====== BRANO
Sono andata in visita, insieme al mio gruppo giovani di Azione Cattolica, (che ringrazio di cuore e senza il quale non avrei vissuto l’esperienza), al campo nomadi della mia città, per incontrare i sinti che da parecchi anni ci vivono. Ne abbiamo tratto un bellissimo pomeriggio, una merenda, una partita a calcetto con i bambini, qualche confronto serio su pregiudizi e “valori” con i ragazzi più grandi, qualche canzone con la chitarra. È bastato poco per frangere una barriera che qui da noi è peraltro particolarmente calda e terreno di numerosi scontri di “opinione pubblica”. Non perché ora questi amici sinti mi paiano tutti belli bravi e buoni, ma perché quel luogo non è più (e spero non torni a diventarlo) un ghetto ritagliato dallo spazio vivibile della città, un luogo pericoloso da cui tenersi alla larga, ma si è riabilitato ai miei occhi come spazio di vita, di gioco, di relazioni umane; è un luogo nel quale spero di tornare e, presumo, tornerò. Ricollegandomi ad Augè, tagliamo con le forbici le “frontiere” dello spazio e, in compenso, non siamo in grado di vedere i ghetti di cui sono piene le nostre città. E mentre vediamo il mito del “viaggiare” come desiderio comune perché (così dicono tutti) “apre la mente”, “si conoscono altre culture”, “si scoprono luoghi nuovi”, e mentre il mondo è sempre più tascabile e padroneggiabile (per la piccola parte che può permetterselo, non dimentichiamo), il “locale” rimane un luogo alieno, in cui ci spaventa la diversità, quella diversità reale, che forse ha ancora davvero la capacità di interrogarci. E ci spaventa a tal punto, la diversità (o quella che pensiamo tale), da relegarla in luoghi addetti, e così anestetizzarla, e così renderla muta, deprivata di quella che è la sua principale forza: innescare cambiamenti reali.
============
====== DATI GREZZI
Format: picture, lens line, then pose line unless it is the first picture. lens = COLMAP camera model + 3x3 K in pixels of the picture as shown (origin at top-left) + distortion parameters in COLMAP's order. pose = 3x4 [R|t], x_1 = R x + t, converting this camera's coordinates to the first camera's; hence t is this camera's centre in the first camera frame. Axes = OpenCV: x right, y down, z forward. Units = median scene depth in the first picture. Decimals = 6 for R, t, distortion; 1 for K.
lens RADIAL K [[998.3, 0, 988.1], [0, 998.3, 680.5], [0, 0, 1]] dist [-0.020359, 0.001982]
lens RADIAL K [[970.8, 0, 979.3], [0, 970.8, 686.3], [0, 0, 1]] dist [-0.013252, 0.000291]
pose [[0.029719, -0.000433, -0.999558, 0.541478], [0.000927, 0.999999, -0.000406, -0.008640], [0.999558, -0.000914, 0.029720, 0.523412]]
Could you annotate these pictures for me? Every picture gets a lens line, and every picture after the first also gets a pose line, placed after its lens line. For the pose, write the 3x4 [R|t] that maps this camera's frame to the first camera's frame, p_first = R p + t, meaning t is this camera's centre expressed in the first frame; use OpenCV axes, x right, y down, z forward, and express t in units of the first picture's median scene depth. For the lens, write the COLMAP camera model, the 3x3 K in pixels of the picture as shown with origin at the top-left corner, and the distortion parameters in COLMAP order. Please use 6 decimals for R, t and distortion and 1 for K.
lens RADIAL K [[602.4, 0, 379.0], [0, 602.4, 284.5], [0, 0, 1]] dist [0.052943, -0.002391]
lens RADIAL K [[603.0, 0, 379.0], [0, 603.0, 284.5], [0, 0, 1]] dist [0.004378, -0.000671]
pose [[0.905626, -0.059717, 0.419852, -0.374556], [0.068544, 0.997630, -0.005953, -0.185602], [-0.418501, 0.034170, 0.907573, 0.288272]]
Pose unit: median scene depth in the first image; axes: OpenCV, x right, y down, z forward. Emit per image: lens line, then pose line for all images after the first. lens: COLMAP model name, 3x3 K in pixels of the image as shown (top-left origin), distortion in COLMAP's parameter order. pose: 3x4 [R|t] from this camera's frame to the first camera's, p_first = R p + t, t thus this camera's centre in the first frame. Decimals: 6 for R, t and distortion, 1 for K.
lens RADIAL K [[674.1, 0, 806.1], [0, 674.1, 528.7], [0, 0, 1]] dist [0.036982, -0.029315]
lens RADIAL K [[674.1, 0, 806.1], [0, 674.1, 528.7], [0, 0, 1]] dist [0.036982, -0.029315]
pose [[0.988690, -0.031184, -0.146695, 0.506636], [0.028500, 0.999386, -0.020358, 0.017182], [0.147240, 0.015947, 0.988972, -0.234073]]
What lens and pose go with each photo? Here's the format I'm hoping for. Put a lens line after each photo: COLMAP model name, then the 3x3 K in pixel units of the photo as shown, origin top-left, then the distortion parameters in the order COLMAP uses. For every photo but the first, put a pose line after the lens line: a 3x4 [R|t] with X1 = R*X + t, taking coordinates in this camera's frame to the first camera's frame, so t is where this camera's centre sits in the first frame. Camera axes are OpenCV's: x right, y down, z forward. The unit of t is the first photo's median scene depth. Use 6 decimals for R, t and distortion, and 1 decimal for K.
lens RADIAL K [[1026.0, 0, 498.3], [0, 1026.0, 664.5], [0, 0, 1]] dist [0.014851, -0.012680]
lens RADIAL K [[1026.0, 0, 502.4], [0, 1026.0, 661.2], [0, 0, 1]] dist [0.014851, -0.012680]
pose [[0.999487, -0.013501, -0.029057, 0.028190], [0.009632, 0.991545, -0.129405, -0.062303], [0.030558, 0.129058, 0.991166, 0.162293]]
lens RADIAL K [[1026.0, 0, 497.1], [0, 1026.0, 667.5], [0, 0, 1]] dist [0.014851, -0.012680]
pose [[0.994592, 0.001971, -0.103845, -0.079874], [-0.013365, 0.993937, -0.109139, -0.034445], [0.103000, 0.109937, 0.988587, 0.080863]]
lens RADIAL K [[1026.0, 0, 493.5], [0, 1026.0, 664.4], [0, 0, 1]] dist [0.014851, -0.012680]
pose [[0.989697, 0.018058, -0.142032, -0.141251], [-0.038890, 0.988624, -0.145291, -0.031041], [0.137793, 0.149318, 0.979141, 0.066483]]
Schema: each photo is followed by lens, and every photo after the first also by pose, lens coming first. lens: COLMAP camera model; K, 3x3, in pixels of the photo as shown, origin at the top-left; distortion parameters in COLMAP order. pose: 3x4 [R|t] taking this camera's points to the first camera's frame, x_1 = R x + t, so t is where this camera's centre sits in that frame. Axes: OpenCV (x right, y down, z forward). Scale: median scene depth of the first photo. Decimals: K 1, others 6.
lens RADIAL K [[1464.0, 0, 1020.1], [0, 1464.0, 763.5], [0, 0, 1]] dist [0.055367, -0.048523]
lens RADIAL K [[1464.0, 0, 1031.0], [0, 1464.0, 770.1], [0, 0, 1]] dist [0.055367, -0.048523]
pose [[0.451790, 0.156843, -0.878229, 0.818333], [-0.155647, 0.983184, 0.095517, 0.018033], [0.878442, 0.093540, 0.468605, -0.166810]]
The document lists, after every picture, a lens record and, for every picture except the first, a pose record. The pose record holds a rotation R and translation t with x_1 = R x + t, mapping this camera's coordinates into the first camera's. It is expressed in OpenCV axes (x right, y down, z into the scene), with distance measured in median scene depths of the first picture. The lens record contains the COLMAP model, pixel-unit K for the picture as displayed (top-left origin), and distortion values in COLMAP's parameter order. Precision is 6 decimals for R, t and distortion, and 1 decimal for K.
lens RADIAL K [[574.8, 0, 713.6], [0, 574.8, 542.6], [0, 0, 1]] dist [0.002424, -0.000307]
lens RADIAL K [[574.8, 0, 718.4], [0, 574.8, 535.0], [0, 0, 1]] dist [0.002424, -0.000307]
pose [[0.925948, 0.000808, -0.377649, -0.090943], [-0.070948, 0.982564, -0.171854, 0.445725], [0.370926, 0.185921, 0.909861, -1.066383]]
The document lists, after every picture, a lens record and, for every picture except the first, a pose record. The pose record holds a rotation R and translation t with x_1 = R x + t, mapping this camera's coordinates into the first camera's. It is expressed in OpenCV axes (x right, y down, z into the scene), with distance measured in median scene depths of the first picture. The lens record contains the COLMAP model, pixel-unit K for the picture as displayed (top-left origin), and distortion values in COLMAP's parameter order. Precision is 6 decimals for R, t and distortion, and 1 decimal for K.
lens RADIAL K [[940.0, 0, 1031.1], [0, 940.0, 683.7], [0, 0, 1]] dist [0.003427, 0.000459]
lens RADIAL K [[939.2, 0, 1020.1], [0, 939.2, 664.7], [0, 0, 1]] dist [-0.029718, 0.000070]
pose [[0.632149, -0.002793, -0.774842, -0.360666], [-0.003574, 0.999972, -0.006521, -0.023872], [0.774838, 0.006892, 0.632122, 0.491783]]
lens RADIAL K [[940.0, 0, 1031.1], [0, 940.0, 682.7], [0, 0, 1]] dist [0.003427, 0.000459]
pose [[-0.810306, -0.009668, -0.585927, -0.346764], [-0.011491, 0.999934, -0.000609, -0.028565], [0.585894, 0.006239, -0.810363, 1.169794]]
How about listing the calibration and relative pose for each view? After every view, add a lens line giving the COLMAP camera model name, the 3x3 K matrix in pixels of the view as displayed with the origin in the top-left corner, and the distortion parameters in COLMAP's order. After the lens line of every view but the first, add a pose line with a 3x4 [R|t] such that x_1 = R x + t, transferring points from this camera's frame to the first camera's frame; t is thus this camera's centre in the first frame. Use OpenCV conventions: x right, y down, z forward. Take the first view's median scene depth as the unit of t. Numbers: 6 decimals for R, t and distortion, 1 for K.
============
• _COSA FARE_
**A.** Nel brano sulla visita al campo nomadi, con quale gruppo è avvenuta la visita?
**B.** Scrivi il seguito del brano sulla visita al campo nomadi, partendo dopo la sua ultima frase.

• _RISPOSTE DATE_
**A.** Con il gruppo giovani di Azione Cattolica.

**B.**
Il turista non è un viaggiatore e, parafrasando il testo di una vecchia canzone degli Stormy Six, abitare è un termine un po’ forte per quello che facciamo ogni giorno.
Quando capiremo che le barriere che erigiamo ci imprigionano nella stessa misura in cui ci proteggono avremo di nuovo qualche speranza.